(Beginning of INPUT FOR THIS TASK)

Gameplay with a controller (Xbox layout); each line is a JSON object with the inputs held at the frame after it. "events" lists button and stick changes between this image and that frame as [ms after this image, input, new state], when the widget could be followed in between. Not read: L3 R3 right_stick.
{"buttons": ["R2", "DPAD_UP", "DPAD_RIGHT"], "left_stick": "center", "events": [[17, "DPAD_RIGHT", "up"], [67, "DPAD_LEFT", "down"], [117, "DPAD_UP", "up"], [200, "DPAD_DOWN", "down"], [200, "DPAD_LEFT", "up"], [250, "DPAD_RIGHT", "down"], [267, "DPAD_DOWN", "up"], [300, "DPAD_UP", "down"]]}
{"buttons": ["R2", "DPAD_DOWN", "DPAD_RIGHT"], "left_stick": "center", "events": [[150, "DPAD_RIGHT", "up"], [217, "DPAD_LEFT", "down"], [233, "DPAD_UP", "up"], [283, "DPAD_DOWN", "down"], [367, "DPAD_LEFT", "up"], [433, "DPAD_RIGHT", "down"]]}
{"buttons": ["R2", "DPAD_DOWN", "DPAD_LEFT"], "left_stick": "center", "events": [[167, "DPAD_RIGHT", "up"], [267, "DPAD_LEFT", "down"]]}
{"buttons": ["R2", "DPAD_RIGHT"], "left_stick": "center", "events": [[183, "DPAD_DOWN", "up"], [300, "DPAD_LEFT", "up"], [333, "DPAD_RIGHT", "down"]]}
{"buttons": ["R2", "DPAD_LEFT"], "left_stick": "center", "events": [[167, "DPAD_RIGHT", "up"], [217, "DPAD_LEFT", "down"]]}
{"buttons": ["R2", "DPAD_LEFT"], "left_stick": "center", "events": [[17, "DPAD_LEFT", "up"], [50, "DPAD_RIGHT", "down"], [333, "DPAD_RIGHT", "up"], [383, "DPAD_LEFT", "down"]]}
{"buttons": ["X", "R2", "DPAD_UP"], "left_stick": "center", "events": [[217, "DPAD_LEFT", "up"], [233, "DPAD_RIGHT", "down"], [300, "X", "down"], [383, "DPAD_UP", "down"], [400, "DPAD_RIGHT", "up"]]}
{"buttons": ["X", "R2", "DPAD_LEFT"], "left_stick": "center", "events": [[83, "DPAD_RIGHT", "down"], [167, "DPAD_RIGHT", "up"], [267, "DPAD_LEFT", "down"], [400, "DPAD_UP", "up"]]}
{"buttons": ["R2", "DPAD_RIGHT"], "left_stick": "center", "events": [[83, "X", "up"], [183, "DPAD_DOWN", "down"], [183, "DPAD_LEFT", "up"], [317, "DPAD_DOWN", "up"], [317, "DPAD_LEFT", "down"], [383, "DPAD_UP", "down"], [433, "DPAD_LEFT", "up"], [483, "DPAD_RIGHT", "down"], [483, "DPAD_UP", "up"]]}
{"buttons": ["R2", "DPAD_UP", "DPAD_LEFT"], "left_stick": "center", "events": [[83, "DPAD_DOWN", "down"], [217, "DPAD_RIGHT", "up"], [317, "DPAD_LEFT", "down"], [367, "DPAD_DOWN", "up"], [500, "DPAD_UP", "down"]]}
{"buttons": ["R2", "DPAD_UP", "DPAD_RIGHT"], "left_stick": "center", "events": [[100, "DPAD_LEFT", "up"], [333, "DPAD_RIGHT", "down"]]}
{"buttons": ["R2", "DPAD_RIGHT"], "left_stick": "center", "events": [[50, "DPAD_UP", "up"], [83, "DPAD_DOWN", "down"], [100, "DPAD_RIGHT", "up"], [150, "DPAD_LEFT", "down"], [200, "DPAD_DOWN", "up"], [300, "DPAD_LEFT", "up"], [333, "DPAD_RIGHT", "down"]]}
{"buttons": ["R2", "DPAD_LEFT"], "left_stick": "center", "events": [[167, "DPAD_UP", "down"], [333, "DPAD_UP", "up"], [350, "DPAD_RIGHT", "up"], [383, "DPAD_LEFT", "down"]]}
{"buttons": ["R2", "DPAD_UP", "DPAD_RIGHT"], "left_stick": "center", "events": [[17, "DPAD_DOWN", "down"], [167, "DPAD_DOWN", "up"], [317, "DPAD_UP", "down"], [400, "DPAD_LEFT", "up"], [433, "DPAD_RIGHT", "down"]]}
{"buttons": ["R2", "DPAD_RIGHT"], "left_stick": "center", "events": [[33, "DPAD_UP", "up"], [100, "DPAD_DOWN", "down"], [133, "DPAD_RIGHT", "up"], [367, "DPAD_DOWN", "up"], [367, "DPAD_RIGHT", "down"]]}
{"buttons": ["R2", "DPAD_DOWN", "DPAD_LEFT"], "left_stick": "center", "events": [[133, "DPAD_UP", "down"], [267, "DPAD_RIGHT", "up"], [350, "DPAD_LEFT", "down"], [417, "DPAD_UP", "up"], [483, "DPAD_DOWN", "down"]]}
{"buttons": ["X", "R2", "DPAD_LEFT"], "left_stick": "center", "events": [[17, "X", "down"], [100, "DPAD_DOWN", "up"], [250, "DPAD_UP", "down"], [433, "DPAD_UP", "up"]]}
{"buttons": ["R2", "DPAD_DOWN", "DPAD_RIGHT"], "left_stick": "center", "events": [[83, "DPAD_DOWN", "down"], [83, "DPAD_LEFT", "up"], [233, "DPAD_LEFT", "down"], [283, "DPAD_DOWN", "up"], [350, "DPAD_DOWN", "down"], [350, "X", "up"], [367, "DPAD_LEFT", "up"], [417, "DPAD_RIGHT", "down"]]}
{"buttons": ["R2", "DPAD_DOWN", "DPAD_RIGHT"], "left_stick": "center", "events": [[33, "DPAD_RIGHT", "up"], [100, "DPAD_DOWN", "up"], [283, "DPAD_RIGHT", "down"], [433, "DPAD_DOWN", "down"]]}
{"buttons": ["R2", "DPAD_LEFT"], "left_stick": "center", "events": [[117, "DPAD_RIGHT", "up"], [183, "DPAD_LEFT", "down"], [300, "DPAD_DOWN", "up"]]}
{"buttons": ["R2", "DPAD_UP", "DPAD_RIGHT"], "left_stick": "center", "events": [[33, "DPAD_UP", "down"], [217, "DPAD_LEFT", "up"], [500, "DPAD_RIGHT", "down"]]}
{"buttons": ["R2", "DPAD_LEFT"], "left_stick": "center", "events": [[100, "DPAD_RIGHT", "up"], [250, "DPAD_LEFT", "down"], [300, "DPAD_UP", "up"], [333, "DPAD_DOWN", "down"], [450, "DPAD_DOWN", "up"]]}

(End of INPUT FOR THIS TASK)

Extract the complete data, matching each line exactly.

Gameplay with a controller (Xbox layout); each line is a JSON object with the inputs held at the frame after it. "events" lists button and stick changes between this image and that frame as [ms after this image, input, new state], when the widget could be followed in between. Not read: L3 R3 right_stick.
{"buttons": ["R2", "DPAD_UP", "DPAD_RIGHT"], "left_stick": "center", "events": [[17, "DPAD_RIGHT", "up"], [67, "DPAD_LEFT", "down"], [117, "DPAD_UP", "up"], [200, "DPAD_DOWN", "down"], [200, "DPAD_LEFT", "up"], [250, "DPAD_RIGHT", "down"], [267, "DPAD_DOWN", "up"], [300, "DPAD_UP", "down"]]}
{"buttons": ["R2", "DPAD_DOWN", "DPAD_RIGHT"], "left_stick": "center", "events": [[150, "DPAD_RIGHT", "up"], [217, "DPAD_LEFT", "down"], [233, "DPAD_UP", "up"], [283, "DPAD_DOWN", "down"], [367, "DPAD_LEFT", "up"], [433, "DPAD_RIGHT", "down"]]}
{"buttons": ["R2", "DPAD_DOWN", "DPAD_LEFT"], "left_stick": "center", "events": [[167, "DPAD_RIGHT", "up"], [267, "DPAD_LEFT", "down"]]}
{"buttons": ["R2", "DPAD_RIGHT"], "left_stick": "center", "events": [[183, "DPAD_DOWN", "up"], [300, "DPAD_LEFT", "up"], [333, "DPAD_RIGHT", "down"]]}
{"buttons": ["R2", "DPAD_LEFT"], "left_stick": "center", "events": [[167, "DPAD_RIGHT", "up"], [217, "DPAD_LEFT", "down"]]}
{"buttons": ["R2", "DPAD_LEFT"], "left_stick": "center", "events": [[17, "DPAD_LEFT", "up"], [50, "DPAD_RIGHT", "down"], [333, "DPAD_RIGHT", "up"], [383, "DPAD_LEFT", "down"]]}
{"buttons": ["X", "R2", "DPAD_UP"], "left_stick": "center", "events": [[217, "DPAD_LEFT", "up"], [233, "DPAD_RIGHT", "down"], [300, "X", "down"], [383, "DPAD_UP", "down"], [400, "DPAD_RIGHT", "up"]]}
{"buttons": ["X", "R2", "DPAD_LEFT"], "left_stick": "center", "events": [[83, "DPAD_RIGHT", "down"], [167, "DPAD_RIGHT", "up"], [267, "DPAD_LEFT", "down"], [400, "DPAD_UP", "up"]]}
{"buttons": ["R2", "DPAD_RIGHT"], "left_stick": "center", "events": [[83, "X", "up"], [183, "DPAD_DOWN", "down"], [183, "DPAD_LEFT", "up"], [317, "DPAD_DOWN", "up"], [317, "DPAD_LEFT", "down"], [383, "DPAD_UP", "down"], [433, "DPAD_LEFT", "up"], [483, "DPAD_RIGHT", "down"], [483, "DPAD_UP", "up"]]}
{"buttons": ["R2", "DPAD_UP", "DPAD_LEFT"], "left_stick": "center", "events": [[83, "DPAD_DOWN", "down"], [217, "DPAD_RIGHT", "up"], [317, "DPAD_LEFT", "down"], [367, "DPAD_DOWN", "up"], [500, "DPAD_UP", "down"]]}
{"buttons": ["R2", "DPAD_UP", "DPAD_RIGHT"], "left_stick": "center", "events": [[100, "DPAD_LEFT", "up"], [333, "DPAD_RIGHT", "down"]]}
{"buttons": ["R2", "DPAD_RIGHT"], "left_stick": "center", "events": [[50, "DPAD_UP", "up"], [83, "DPAD_DOWN", "down"], [100, "DPAD_RIGHT", "up"], [150, "DPAD_LEFT", "down"], [200, "DPAD_DOWN", "up"], [300, "DPAD_LEFT", "up"], [333, "DPAD_RIGHT", "down"]]}
{"buttons": ["R2", "DPAD_LEFT"], "left_stick": "center", "events": [[167, "DPAD_UP", "down"], [333, "DPAD_UP", "up"], [350, "DPAD_RIGHT", "up"], [383, "DPAD_LEFT", "down"]]}
{"buttons": ["R2", "DPAD_UP", "DPAD_RIGHT"], "left_stick": "center", "events": [[17, "DPAD_DOWN", "down"], [167, "DPAD_DOWN", "up"], [317, "DPAD_UP", "down"], [400, "DPAD_LEFT", "up"], [433, "DPAD_RIGHT", "down"]]}
{"buttons": ["R2", "DPAD_RIGHT"], "left_stick": "center", "events": [[33, "DPAD_UP", "up"], [100, "DPAD_DOWN", "down"], [133, "DPAD_RIGHT", "up"], [367, "DPAD_DOWN", "up"], [367, "DPAD_RIGHT", "down"]]}
{"buttons": ["R2", "DPAD_DOWN", "DPAD_LEFT"], "left_stick": "center", "events": [[133, "DPAD_UP", "down"], [267, "DPAD_RIGHT", "up"], [350, "DPAD_LEFT", "down"], [417, "DPAD_UP", "up"], [483, "DPAD_DOWN", "down"]]}
{"buttons": ["X", "R2", "DPAD_LEFT"], "left_stick": "center", "events": [[17, "X", "down"], [100, "DPAD_DOWN", "up"], [250, "DPAD_UP", "down"], [433, "DPAD_UP", "up"]]}
{"buttons": ["R2", "DPAD_DOWN", "DPAD_RIGHT"], "left_stick": "center", "events": [[83, "DPAD_DOWN", "down"], [83, "DPAD_LEFT", "up"], [233, "DPAD_LEFT", "down"], [283, "DPAD_DOWN", "up"], [350, "DPAD_DOWN", "down"], [350, "X", "up"], [367, "DPAD_LEFT", "up"], [417, "DPAD_RIGHT", "down"]]}
{"buttons": ["R2", "DPAD_DOWN", "DPAD_RIGHT"], "left_stick": "center", "events": [[33, "DPAD_RIGHT", "up"], [100, "DPAD_DOWN", "up"], [283, "DPAD_RIGHT", "down"], [433, "DPAD_DOWN", "down"]]}
{"buttons": ["R2", "DPAD_LEFT"], "left_stick": "center", "events": [[117, "DPAD_RIGHT", "up"], [183, "DPAD_LEFT", "down"], [300, "DPAD_DOWN", "up"]]}
{"buttons": ["R2", "DPAD_UP", "DPAD_RIGHT"], "left_stick": "center", "events": [[33, "DPAD_UP", "down"], [217, "DPAD_LEFT", "up"], [500, "DPAD_RIGHT", "down"]]}
{"buttons": ["R2", "DPAD_LEFT"], "left_stick": "center", "events": [[100, "DPAD_RIGHT", "up"], [250, "DPAD_LEFT", "down"], [300, "DPAD_UP", "up"], [333, "DPAD_DOWN", "down"], [450, "DPAD_DOWN", "up"]]}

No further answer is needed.